Long-term real estate investments are an excellent way to create wealth, however being a landlord and creating rental income is no easy task.
You have to treat your rental properties like a business. A business plan that covers everything from marketing the properties to potential tenants to how you will handle maintenance issues, move-in/move-out procedures, etc. is vital before you sign your first contract.
Once your business plan is ready, your first step should be to ensure you only invest in properties that will provide positive cash flow. You need to know what the market rents are, and make sure they exceed your monthly expenses to maintain the property.
You also need to be able to stay afloat if your tenant stops paying, pays late, or damages the property. It’s a good idea to have a six-month reserve to cover emergencies, such as fire, flooding, etc.

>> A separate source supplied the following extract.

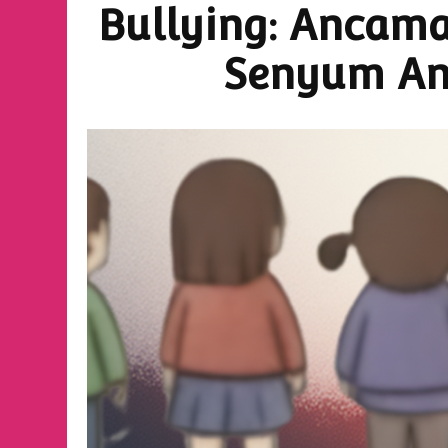
Bullying: Ancama
Senyum An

Rental Income: The Best Way to Start
The best way to ease into being a landlord is to start with a single-family home. They are easier to purchase than condominiums and multi-family properties. Buy only in an area that you know well. The area should be desirable to renters and have an established history of good overall maintenance by other homeowners. You’ll have a tough time attracting tenants to an undesirable neighborhood.
Familiarize yourself with federal and local housing laws. Do not discriminate against potential tenants based on race, ethnicity, sex, religion, disability, sexual orientation, age, or political viewpoints. You may require a pre-determined credit score, background check clearance, and monthly income, as well as references from previous landlords.
The Importance of Rent Price
Price the rent correctly. Don’t just cover your mortgage payment, make sure your taxes and insurance are covered, as well. Add an additional ten percent for vacancies and repairs.
A licensed real estate agent can help you determine a rental price based on the property’s features that the market will support. Just like an overpriced home, if a rental property’s monthly rent is priced too high above the market, it will sit vacant.
You can use the first year as a landlord to learn how best to approach your bookkeeping, maintenance procedures, and communications. Expect to get a few late-night and/or weekend maintenance calls. You’ll need to be prepared to respond promptly.
Finding a keeping good tenants is vital for rental income stability. You want to keep your tenants happy. If you take a week to fix their air conditioner, don’t respond in a timely manner to requests, or stick them with a repair you are responsible for, they are going to move out at the end of the lease if not before. The less tenant turnover you have, the fewer vacancy periods you’ll have to cover. Treat good tenants like customers you want to keep. Kindness and courtesy go a long way in maintaining positive tenant-landlord relationships, but don’t get too friendly. Be firm about timely rent payments and other tenant responsibilities.
Managing the Property
For your first property, you definitely have the advantage if you’re handy. Making repairs yourself rather than calling a plumber, electrician, or other contractor every time something breaks can save you a lot of money, if you know how to do it correctly.
If you don’t want to manage the property yourself, a professional real estate management company can handle the landlord duties for you. They will change a percentage of the monthly rent, so this option will only work if you will still maintain positive cash flow. And remember, even if the property is professionally managed, the ultimate responsibility for maintaining the property and ensuring all landlord-tenant laws are followed still falls on you as the owner.
These are some of the issues to keep in mind when deciding to make money from rental income. While it can appear daunting at first, becoming a landlord can be relatively easy – and lucrative – if you follow the steps to determine the method that is best for you.